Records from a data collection
══════

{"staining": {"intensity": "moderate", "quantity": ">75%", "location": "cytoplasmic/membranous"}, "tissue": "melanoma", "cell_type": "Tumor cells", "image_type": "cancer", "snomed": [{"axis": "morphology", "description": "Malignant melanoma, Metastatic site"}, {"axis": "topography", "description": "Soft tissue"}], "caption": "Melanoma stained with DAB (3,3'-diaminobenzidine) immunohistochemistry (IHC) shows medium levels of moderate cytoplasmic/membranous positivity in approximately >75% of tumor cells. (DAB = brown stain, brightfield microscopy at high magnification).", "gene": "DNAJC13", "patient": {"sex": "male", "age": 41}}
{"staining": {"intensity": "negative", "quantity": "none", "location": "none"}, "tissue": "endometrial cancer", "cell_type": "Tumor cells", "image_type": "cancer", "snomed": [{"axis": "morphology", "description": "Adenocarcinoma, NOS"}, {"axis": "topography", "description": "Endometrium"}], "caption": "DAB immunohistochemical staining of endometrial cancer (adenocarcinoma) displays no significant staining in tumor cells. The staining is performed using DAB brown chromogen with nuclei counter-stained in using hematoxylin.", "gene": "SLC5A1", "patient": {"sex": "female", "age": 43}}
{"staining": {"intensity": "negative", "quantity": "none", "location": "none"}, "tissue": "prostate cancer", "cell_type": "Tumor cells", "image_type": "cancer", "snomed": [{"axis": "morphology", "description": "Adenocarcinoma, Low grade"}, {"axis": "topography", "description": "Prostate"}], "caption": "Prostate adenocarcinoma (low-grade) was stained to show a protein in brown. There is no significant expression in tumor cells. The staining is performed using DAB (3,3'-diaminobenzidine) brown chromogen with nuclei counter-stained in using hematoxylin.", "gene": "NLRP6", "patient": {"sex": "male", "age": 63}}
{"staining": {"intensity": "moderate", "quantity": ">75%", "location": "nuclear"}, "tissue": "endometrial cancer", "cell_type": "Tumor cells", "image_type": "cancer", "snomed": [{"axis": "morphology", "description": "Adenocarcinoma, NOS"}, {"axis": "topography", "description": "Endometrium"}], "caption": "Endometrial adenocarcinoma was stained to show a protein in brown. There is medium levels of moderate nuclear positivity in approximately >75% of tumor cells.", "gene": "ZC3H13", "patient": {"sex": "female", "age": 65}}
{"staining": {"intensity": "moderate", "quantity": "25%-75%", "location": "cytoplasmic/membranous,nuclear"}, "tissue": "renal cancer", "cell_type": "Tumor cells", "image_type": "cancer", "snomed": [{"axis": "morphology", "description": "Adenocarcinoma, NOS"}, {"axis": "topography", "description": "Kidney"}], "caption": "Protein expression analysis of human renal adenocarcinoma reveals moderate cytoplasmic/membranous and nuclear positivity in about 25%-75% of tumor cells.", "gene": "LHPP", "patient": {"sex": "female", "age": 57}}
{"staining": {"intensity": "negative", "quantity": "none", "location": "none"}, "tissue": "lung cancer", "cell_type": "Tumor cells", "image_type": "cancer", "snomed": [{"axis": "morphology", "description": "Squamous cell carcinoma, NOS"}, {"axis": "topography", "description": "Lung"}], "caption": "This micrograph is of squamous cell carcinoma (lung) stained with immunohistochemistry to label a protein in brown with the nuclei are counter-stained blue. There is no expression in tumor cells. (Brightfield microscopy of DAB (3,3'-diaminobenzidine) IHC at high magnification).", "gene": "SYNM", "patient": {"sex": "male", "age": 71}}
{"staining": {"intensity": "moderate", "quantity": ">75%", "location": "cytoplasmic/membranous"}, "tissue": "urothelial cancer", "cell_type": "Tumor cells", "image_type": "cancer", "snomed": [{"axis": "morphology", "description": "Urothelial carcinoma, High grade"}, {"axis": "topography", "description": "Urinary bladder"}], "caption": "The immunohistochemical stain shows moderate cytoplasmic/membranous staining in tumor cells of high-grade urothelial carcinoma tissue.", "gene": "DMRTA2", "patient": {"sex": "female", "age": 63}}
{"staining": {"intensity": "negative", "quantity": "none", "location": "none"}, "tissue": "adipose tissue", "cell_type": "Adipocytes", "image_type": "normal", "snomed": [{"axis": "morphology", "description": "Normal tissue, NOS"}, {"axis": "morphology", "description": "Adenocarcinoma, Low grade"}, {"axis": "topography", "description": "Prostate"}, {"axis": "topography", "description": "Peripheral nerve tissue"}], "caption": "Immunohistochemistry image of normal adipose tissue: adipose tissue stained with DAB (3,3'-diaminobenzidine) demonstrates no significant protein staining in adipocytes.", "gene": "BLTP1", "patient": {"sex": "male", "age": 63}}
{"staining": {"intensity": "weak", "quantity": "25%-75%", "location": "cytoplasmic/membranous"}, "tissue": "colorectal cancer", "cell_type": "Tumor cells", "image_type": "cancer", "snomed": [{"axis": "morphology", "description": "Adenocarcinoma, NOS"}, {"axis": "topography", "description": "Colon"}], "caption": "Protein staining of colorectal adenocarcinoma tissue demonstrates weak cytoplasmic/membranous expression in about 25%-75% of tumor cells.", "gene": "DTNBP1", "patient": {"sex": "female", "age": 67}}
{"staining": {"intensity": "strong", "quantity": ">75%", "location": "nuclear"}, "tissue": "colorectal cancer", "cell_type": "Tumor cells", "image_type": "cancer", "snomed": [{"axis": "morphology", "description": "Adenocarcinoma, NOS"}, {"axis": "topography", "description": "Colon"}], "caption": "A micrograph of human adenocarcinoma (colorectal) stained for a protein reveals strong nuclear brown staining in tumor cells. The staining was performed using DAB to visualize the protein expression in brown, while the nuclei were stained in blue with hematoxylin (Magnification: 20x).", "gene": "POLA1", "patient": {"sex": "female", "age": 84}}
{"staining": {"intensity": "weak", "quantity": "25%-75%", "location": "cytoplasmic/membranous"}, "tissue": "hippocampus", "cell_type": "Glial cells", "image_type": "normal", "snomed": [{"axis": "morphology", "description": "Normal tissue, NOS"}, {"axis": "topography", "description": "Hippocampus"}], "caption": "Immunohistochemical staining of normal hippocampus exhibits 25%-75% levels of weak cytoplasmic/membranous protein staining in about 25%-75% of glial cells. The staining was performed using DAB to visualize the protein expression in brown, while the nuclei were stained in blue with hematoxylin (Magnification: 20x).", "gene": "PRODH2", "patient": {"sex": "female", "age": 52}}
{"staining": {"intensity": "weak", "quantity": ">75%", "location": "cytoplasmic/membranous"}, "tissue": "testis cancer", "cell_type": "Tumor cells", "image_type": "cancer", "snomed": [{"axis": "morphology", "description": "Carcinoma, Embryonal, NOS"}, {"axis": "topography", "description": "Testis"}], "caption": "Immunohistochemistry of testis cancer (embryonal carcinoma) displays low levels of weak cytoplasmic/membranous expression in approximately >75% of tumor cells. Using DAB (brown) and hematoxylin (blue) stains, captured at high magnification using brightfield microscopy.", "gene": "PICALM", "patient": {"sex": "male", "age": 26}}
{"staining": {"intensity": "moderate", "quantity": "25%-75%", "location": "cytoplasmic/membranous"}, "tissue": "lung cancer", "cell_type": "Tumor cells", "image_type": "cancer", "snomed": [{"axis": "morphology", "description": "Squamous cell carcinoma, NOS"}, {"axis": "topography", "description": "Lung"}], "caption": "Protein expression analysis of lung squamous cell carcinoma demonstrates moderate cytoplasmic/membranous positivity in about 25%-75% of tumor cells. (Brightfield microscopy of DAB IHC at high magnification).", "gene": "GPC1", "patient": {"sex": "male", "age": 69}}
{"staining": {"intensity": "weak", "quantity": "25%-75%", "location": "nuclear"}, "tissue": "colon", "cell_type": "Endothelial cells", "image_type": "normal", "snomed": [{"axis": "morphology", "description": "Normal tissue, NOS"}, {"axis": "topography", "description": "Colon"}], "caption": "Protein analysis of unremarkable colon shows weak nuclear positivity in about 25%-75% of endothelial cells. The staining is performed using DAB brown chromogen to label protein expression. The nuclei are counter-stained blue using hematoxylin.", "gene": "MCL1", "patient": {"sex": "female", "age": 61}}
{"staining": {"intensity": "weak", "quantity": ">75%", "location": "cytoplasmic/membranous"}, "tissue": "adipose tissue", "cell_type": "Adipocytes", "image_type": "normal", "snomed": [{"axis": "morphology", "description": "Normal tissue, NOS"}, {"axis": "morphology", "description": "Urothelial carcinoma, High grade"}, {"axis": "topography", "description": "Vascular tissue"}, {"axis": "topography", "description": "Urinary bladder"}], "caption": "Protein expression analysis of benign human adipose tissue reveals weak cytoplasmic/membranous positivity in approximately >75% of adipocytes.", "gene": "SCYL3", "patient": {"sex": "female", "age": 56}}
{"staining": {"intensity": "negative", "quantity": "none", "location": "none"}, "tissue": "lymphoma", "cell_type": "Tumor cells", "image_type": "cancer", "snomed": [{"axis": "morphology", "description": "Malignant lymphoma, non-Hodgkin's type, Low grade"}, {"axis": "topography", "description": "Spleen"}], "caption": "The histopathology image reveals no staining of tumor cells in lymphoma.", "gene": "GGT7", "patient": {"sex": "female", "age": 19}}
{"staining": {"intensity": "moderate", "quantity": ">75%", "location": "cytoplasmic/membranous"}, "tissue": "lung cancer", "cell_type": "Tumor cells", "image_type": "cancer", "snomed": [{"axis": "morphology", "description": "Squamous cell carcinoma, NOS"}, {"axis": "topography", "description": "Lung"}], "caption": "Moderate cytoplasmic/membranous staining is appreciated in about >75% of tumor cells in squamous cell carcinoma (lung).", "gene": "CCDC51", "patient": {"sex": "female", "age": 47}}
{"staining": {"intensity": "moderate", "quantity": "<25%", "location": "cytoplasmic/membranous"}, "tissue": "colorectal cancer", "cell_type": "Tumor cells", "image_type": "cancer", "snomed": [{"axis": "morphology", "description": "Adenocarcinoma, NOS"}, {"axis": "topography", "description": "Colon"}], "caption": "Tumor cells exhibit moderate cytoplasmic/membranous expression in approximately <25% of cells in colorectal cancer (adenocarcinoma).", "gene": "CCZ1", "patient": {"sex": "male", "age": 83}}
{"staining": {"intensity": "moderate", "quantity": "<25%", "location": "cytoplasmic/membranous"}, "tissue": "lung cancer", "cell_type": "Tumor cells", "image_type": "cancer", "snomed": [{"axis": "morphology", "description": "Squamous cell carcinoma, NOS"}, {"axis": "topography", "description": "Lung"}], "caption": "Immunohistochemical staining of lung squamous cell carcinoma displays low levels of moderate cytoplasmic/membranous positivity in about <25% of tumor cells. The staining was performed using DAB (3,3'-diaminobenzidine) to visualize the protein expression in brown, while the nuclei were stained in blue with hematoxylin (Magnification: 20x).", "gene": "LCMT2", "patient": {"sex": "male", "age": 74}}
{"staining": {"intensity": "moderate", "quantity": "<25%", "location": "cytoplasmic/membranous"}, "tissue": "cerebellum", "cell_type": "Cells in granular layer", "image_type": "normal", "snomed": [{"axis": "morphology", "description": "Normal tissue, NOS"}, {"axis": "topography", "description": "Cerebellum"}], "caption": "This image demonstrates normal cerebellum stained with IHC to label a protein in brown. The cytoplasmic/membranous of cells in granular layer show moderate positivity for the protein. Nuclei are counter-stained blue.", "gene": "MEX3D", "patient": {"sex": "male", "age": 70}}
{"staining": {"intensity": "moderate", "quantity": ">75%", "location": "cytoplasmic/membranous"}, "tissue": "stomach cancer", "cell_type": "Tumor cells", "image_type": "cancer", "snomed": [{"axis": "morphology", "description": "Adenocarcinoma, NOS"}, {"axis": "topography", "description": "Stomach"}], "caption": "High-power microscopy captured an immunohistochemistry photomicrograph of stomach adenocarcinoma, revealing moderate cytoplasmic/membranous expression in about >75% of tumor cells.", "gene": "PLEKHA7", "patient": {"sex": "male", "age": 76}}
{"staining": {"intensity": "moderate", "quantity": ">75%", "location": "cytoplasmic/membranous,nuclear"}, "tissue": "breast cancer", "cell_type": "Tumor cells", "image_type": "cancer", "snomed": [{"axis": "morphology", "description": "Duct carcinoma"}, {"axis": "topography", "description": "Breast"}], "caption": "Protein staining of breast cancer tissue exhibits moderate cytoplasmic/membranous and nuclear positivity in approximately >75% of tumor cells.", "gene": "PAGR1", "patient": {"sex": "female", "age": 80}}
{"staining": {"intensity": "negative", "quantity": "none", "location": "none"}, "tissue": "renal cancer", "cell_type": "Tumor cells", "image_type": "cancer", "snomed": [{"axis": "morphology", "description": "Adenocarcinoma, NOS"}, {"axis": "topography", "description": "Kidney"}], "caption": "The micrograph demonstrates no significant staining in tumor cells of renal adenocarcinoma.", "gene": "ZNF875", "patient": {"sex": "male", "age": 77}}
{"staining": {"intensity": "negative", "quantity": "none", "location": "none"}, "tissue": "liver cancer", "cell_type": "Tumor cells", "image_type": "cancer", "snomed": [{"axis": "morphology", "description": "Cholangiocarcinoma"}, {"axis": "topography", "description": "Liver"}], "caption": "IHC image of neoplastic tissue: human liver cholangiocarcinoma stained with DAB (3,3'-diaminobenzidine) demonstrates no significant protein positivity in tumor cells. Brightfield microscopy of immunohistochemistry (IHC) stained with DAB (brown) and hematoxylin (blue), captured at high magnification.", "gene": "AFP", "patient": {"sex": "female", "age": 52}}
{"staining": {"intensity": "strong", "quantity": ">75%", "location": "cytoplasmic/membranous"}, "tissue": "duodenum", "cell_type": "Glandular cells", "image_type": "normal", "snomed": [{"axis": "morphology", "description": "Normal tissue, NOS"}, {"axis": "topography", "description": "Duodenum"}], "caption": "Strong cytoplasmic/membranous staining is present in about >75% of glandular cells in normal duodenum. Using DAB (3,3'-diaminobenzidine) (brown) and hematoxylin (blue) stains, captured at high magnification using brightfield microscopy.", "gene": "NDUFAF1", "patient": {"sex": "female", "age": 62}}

══════

* _Task_:
Copy, exactly and only, the lines above that begin with the one containing "staining of lung" and finish with the one containing "image demonstrates normal".

* _Response area_:
{"staining": {"intensity": "moderate", "quantity": "<25%", "location": "cytoplasmic/membranous"}, "tissue": "lung cancer", "cell_type": "Tumor cells", "image_type": "cancer", "snomed": [{"axis": "morphology", "description": "Squamous cell carcinoma, NOS"}, {"axis": "topography", "description": "Lung"}], "caption": "Immunohistochemical staining of lung squamous cell carcinoma displays low levels of moderate cytoplasmic/membranous positivity in about <25% of tumor cells. The staining was performed using DAB (3,3'-diaminobenzidine) to visualize the protein expression in brown, while the nuclei were stained in blue with hematoxylin (Magnification: 20x).", "gene": "LCMT2", "patient": {"sex": "male", "age": 74}}
{"staining": {"intensity": "moderate", "quantity": "<25%", "location": "cytoplasmic/membranous"}, "tissue": "cerebellum", "cell_type": "Cells in granular layer", "image_type": "normal", "snomed": [{"axis": "morphology", "description": "Normal tissue, NOS"}, {"axis": "topography", "description": "Cerebellum"}], "caption": "This image demonstrates normal cerebellum stained with IHC to label a protein in brown. The cytoplasmic/membranous of cells in granular layer show moderate positivity for the protein. Nuclei are counter-stained blue.", "gene": "MEX3D", "patient": {"sex": "male", "age": 70}}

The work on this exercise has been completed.